Two Icelandic climbers reached the summit of Everest, the world’s highest mountain, despite a positive diagnosis of coronovirus.
The feat represents an accomplishment, but it again puts the Nepalese authorities in the limelight, who continue to authorize the ascent, despite the positive cases of the Kovid-19.
Sigurdur Svensson and Heimir Hallgrimson started coughing when they were 7,000 meters away, according to a message they themselves had published on Thursday, when they reported the difficulty of returning to base camp.
“At this time and in this place, there was no way to test,” the climbers wrote in a post on the website of Umuhygja, an Icelandic charity that helps sick children and for which both were raising money.

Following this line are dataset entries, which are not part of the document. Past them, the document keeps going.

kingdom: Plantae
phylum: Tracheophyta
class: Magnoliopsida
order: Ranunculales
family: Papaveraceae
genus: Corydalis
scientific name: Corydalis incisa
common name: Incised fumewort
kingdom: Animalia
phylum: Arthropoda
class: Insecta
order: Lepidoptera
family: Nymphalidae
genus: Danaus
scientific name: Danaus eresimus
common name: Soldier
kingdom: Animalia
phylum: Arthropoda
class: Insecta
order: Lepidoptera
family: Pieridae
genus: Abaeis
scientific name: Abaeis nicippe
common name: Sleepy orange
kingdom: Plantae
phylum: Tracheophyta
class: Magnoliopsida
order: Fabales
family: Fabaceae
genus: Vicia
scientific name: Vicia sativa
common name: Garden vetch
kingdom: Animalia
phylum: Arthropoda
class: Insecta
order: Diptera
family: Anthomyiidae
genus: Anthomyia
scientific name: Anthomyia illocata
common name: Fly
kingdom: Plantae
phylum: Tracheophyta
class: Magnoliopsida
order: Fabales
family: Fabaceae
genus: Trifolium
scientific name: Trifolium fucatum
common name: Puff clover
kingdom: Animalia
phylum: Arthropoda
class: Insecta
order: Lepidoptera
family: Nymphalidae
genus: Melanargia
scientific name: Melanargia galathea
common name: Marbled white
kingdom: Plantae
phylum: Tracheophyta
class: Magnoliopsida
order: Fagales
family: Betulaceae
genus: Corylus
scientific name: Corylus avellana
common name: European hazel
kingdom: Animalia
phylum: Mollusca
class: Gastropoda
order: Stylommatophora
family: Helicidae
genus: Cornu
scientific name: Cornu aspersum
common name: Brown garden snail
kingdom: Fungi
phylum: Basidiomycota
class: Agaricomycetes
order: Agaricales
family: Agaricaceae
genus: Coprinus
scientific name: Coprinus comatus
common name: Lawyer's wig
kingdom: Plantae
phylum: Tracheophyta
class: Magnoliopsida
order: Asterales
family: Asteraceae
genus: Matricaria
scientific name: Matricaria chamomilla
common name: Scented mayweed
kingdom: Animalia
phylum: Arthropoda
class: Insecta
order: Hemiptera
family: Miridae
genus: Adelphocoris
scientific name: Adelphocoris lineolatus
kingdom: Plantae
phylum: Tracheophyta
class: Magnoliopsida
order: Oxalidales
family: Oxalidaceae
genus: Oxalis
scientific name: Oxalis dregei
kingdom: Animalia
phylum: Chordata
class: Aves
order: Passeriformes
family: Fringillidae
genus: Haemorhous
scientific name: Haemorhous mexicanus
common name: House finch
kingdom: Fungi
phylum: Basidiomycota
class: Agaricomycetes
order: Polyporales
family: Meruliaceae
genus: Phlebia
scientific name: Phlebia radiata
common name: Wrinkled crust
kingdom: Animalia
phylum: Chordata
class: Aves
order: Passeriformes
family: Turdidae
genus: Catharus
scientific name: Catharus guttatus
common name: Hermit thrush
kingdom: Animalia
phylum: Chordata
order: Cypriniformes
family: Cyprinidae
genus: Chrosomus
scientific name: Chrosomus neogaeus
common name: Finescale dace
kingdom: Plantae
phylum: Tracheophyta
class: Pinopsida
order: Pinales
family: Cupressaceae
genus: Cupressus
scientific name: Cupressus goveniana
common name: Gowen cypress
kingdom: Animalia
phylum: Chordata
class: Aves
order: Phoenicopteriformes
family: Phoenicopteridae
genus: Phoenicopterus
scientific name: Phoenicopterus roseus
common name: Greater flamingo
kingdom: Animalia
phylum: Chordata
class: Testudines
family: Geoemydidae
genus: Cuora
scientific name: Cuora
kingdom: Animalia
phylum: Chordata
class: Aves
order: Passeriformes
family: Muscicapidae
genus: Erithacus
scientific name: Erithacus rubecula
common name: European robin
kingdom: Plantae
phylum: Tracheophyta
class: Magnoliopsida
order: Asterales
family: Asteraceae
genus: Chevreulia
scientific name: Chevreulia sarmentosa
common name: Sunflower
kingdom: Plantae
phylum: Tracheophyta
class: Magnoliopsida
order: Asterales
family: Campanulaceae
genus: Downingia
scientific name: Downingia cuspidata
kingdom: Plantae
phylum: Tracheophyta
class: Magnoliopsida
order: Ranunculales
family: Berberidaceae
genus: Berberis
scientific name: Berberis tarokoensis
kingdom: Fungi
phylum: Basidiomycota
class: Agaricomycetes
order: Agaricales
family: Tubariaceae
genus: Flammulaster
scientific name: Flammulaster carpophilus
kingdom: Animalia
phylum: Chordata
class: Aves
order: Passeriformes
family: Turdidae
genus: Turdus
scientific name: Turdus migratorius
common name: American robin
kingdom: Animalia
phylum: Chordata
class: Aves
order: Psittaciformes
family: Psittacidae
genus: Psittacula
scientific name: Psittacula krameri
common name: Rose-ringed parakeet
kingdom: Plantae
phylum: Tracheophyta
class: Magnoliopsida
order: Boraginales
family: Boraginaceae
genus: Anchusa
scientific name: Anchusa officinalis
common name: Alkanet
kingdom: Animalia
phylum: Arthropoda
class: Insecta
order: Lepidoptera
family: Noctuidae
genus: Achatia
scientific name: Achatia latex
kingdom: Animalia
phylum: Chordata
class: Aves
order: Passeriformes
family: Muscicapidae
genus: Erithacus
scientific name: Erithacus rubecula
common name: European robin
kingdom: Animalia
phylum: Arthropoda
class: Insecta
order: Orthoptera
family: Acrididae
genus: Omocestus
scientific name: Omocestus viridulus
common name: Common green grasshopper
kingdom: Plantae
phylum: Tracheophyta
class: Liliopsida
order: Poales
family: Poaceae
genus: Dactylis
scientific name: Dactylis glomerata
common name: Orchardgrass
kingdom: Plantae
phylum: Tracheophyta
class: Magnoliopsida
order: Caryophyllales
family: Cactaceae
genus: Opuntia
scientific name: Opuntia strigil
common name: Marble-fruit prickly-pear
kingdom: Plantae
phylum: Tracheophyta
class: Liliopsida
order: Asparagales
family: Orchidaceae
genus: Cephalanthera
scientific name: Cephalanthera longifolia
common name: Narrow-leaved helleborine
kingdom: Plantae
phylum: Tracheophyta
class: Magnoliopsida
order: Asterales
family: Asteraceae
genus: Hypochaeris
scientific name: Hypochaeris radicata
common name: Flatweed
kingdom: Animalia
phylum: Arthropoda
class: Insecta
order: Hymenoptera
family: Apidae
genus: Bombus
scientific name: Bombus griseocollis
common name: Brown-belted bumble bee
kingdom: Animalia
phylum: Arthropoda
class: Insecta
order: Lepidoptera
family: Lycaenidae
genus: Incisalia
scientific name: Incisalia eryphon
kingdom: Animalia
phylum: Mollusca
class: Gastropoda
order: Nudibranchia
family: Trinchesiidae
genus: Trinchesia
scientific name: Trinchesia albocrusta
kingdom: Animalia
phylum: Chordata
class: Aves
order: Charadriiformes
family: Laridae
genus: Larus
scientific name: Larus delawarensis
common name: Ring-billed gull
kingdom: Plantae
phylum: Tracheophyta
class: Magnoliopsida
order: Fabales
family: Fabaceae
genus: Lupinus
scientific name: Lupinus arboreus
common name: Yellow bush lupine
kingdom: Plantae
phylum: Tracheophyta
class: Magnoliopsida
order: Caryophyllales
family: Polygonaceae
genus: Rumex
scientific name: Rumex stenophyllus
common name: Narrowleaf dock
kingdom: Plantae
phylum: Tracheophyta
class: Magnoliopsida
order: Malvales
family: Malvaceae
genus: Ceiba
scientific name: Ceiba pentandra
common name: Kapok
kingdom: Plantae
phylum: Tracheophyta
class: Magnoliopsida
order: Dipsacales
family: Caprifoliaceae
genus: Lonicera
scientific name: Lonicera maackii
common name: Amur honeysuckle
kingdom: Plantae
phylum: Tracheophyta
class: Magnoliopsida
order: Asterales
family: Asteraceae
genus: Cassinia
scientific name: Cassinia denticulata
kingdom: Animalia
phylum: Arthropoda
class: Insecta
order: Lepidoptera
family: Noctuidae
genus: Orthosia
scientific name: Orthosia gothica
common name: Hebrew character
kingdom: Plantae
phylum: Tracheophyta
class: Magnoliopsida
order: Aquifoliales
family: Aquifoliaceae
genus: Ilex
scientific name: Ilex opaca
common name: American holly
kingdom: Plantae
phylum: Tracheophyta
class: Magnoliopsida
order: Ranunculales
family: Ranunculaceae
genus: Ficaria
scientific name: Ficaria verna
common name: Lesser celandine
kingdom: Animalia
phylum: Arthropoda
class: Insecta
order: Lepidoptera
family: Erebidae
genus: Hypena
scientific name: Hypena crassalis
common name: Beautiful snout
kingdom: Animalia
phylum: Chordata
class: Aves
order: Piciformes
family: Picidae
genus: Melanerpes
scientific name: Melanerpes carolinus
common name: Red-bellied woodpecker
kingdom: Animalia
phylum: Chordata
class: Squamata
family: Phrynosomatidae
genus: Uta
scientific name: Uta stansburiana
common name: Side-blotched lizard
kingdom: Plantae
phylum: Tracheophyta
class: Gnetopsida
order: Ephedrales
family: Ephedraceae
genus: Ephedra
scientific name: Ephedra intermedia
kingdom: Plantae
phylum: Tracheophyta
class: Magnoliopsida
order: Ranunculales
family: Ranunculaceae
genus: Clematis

The results of both came negative in the diagnostic test before starting the climb.
After a 67-day trek, the two climbers reached the top at 8,849 meters above sea level at 4:30 am local time on Monday.
“On the way we started feeling very tired, coughing and sick,” he said.
Despite shortness of breath, he managed to reach the base camp on Wednesday, where an examination confirmed Kovid-19’s positive result.
There have been several cases of coronavirus in foreign climbers in recent weeks.
The Nepalese government refuses to talk of an increase in cases on Everest and continues to allow the increase compared to last year.